**TASK INSTRUCTIONS:** With both ends included, repeat exactly the lines of the entries below from the one containing "Rendered at 2001 by 1125 pixels." down to the one containing "list [9, 419, 1714, 1067]", and no others.

Document structure recognition data
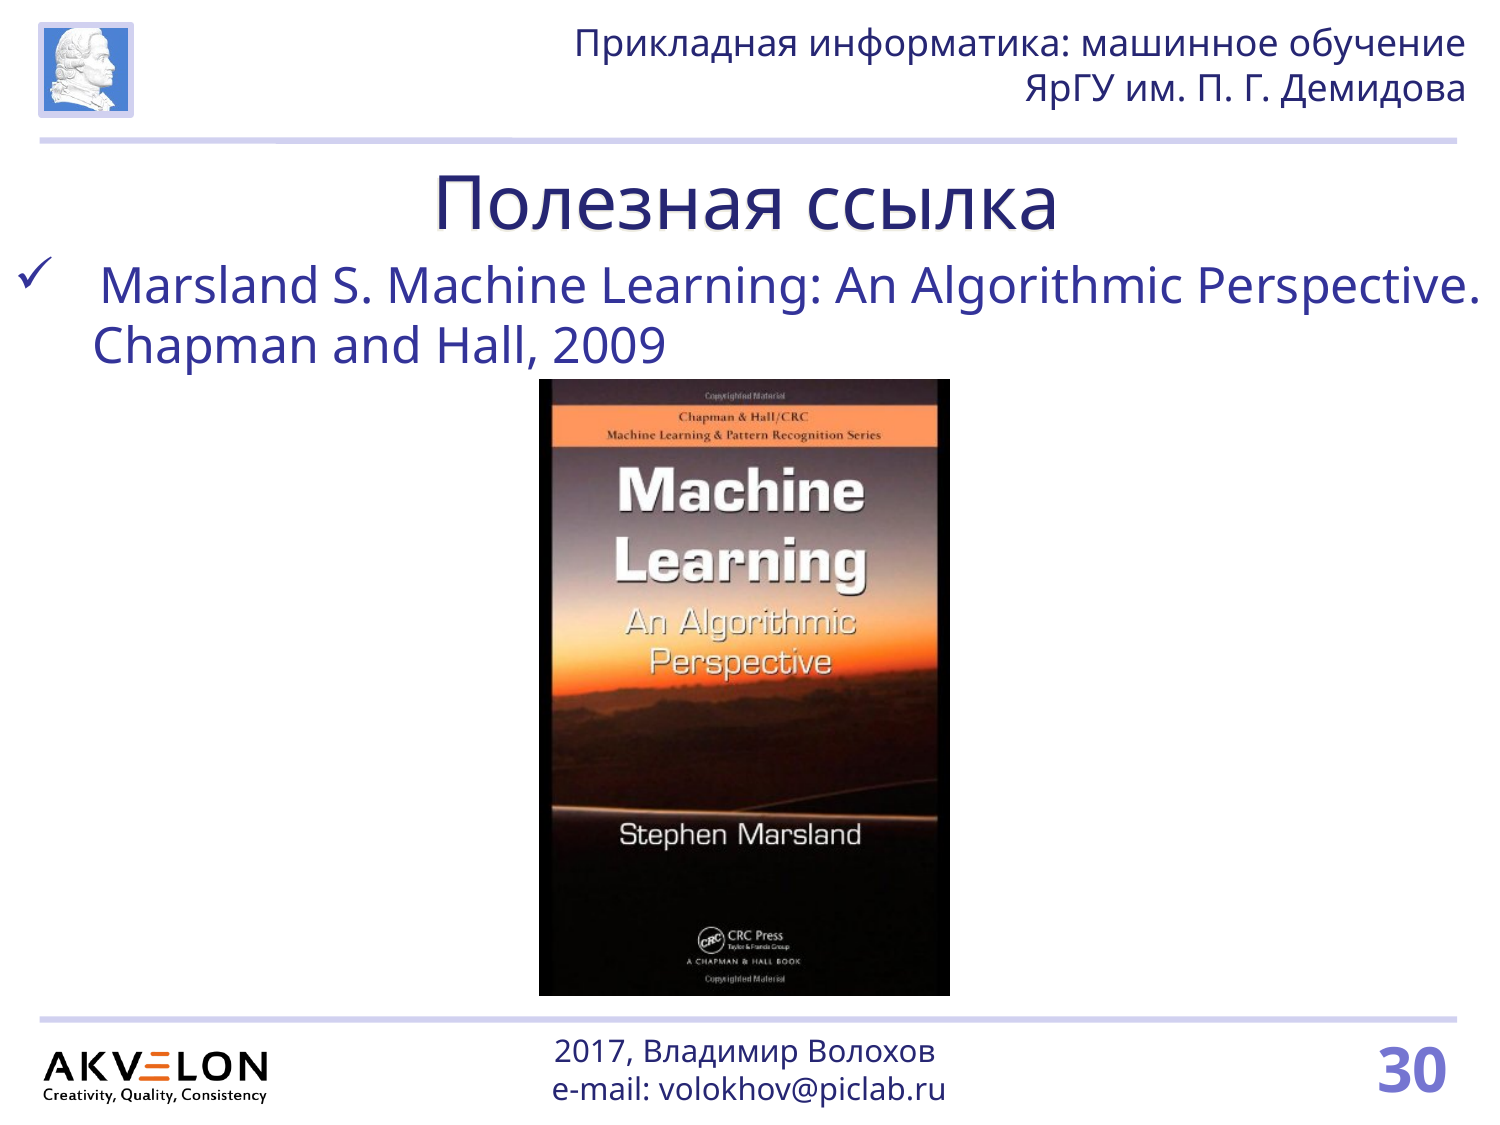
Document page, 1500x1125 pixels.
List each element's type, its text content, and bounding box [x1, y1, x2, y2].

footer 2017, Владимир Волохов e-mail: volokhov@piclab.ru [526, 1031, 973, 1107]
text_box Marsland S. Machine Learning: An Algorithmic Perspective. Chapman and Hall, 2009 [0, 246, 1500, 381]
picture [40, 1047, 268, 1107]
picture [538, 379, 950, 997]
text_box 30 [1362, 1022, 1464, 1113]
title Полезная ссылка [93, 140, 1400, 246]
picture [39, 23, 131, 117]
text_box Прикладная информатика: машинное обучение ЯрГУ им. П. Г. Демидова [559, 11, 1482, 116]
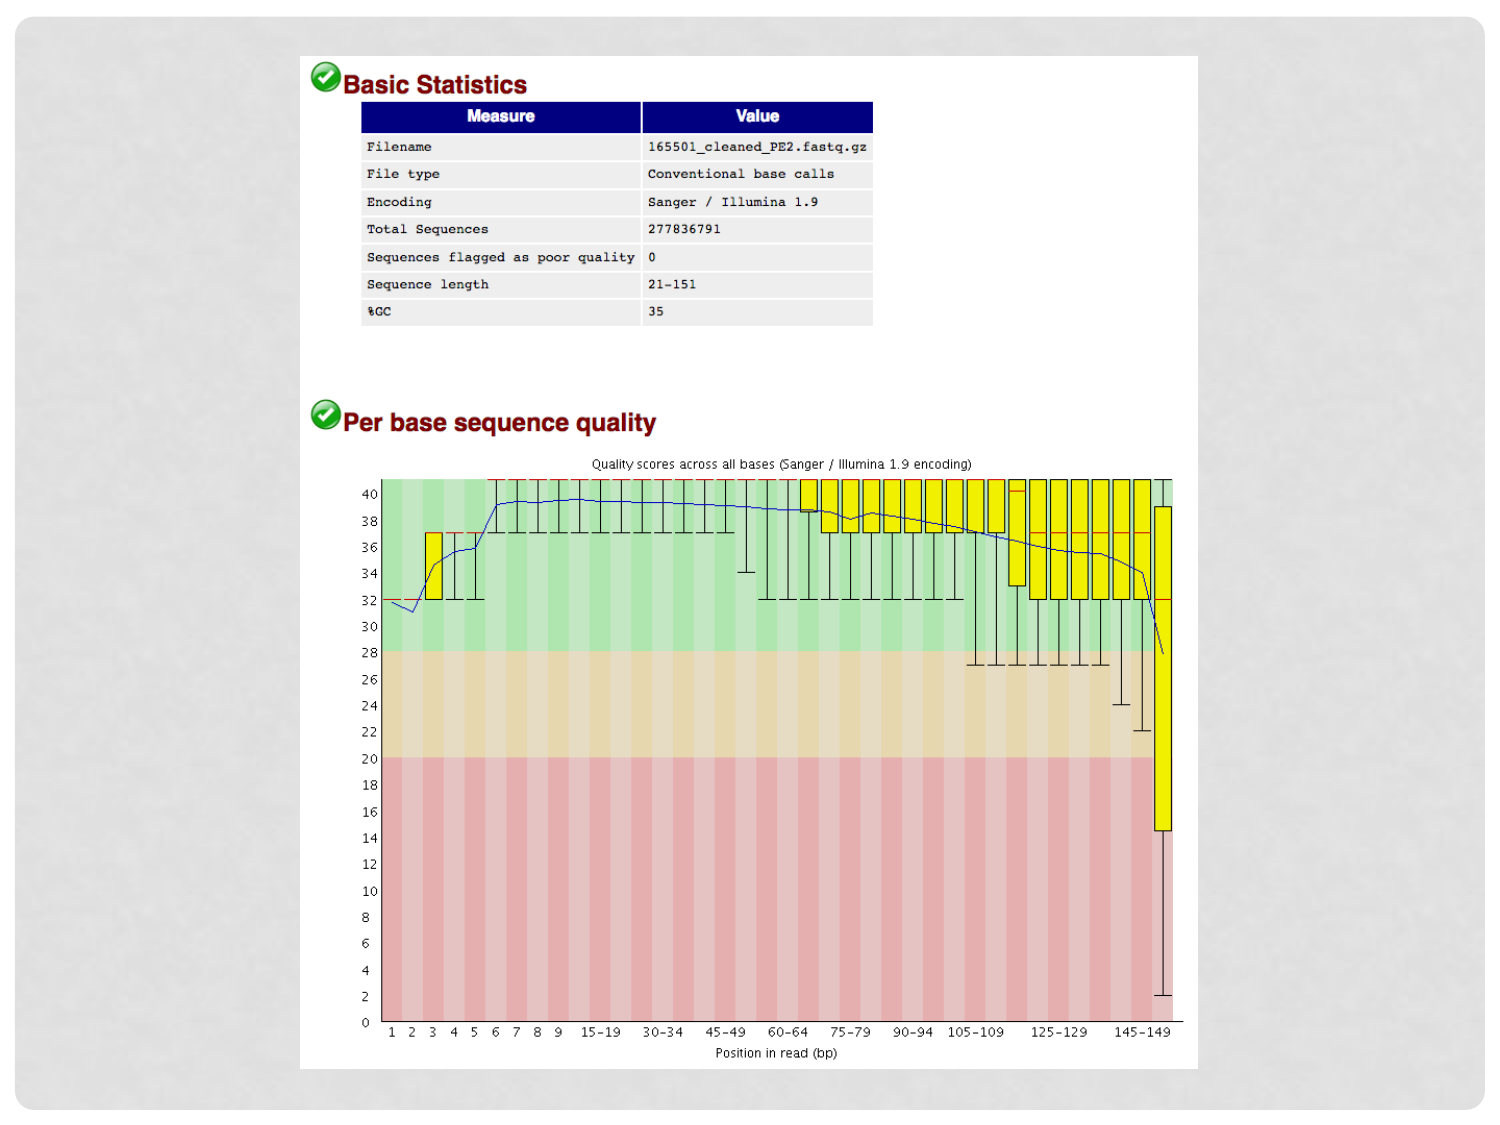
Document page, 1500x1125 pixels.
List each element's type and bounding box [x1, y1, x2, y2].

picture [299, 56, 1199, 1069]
--
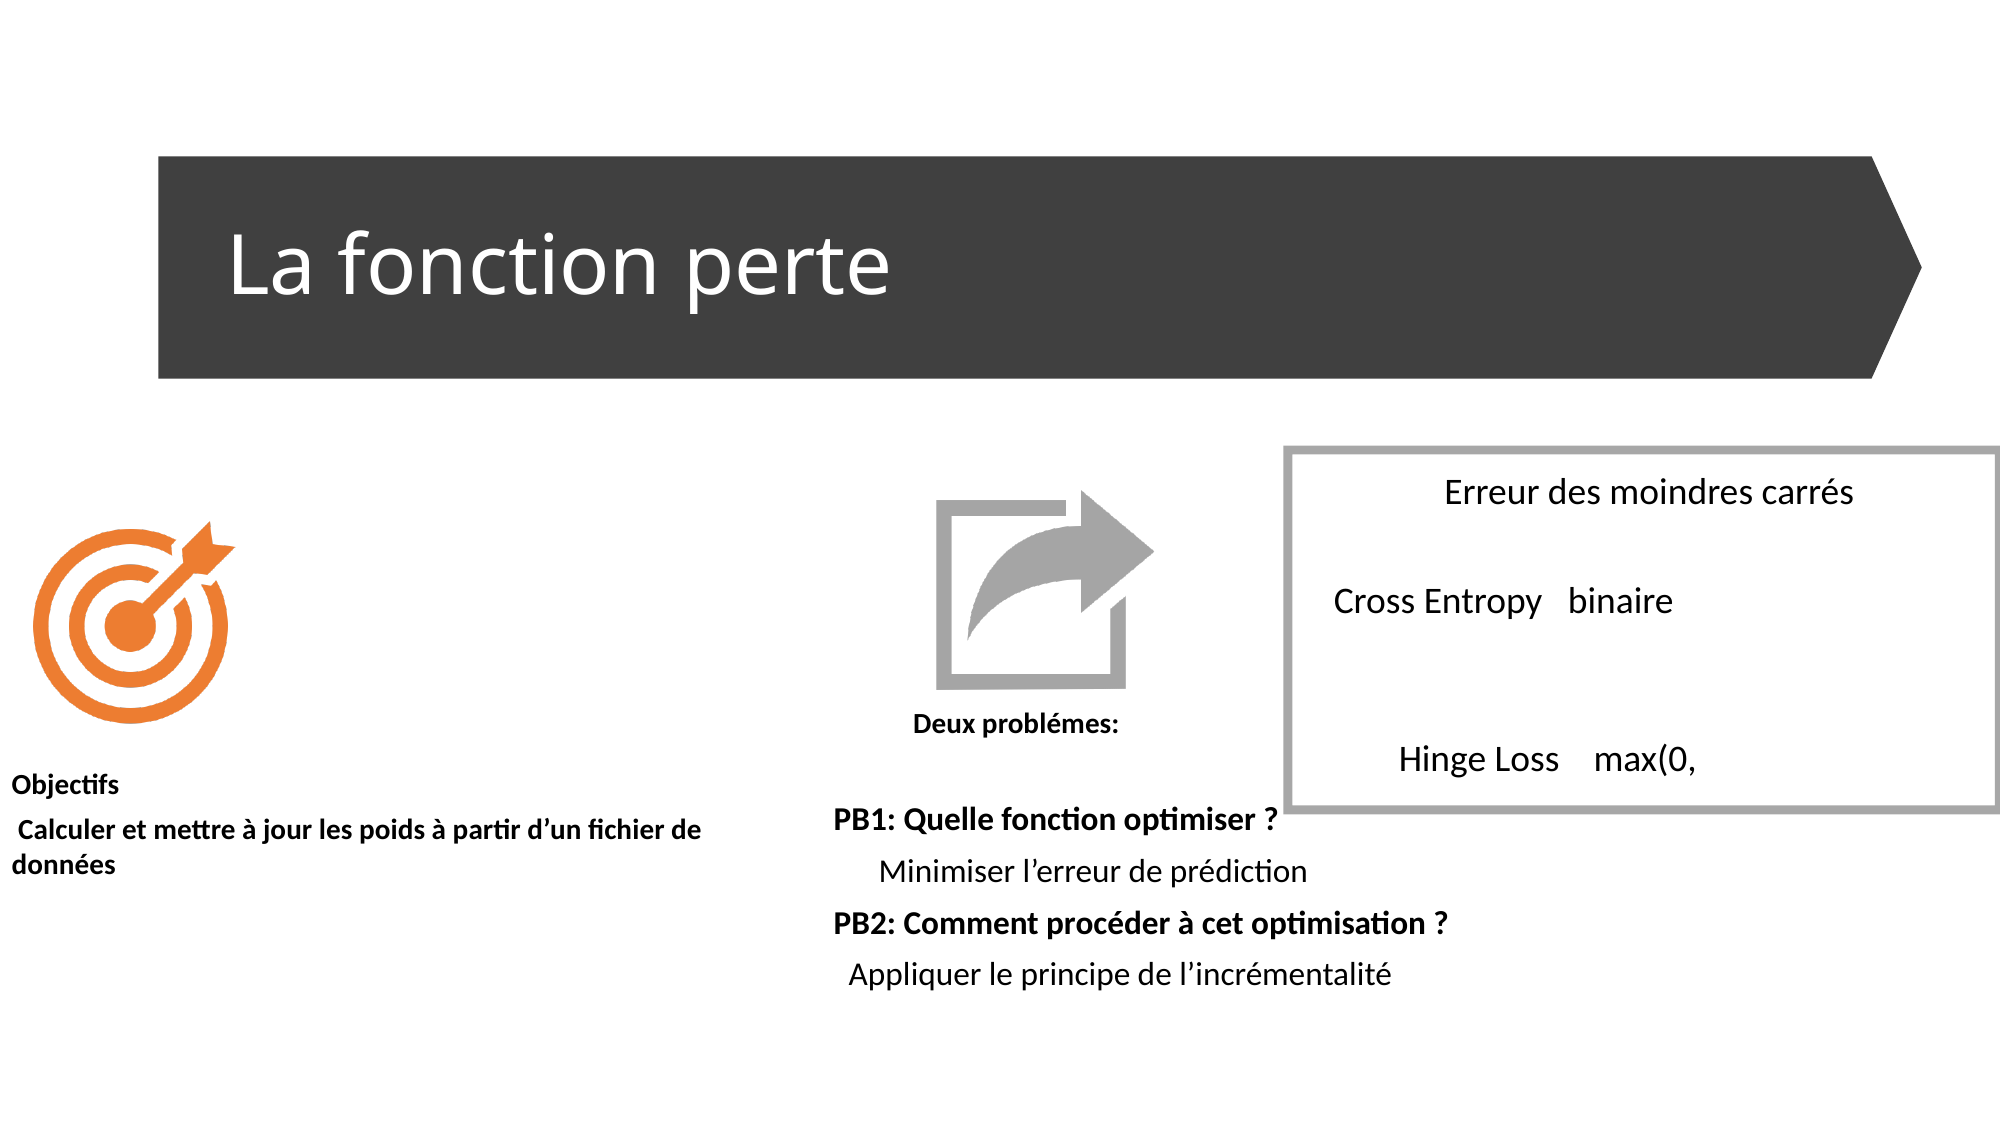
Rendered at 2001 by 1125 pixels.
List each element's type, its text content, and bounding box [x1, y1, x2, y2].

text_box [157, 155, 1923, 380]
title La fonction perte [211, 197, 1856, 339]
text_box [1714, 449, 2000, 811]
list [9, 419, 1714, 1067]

**TASK SOLUTION:**
Rendered at 2001 by 1125 pixels.
List each element's type, its text content, and bounding box [x1, y1, x2, y2].

text_box [157, 155, 1923, 380]
title La fonction perte [211, 197, 1856, 339]
text_box [1714, 449, 2000, 811]
list [9, 419, 1714, 1067]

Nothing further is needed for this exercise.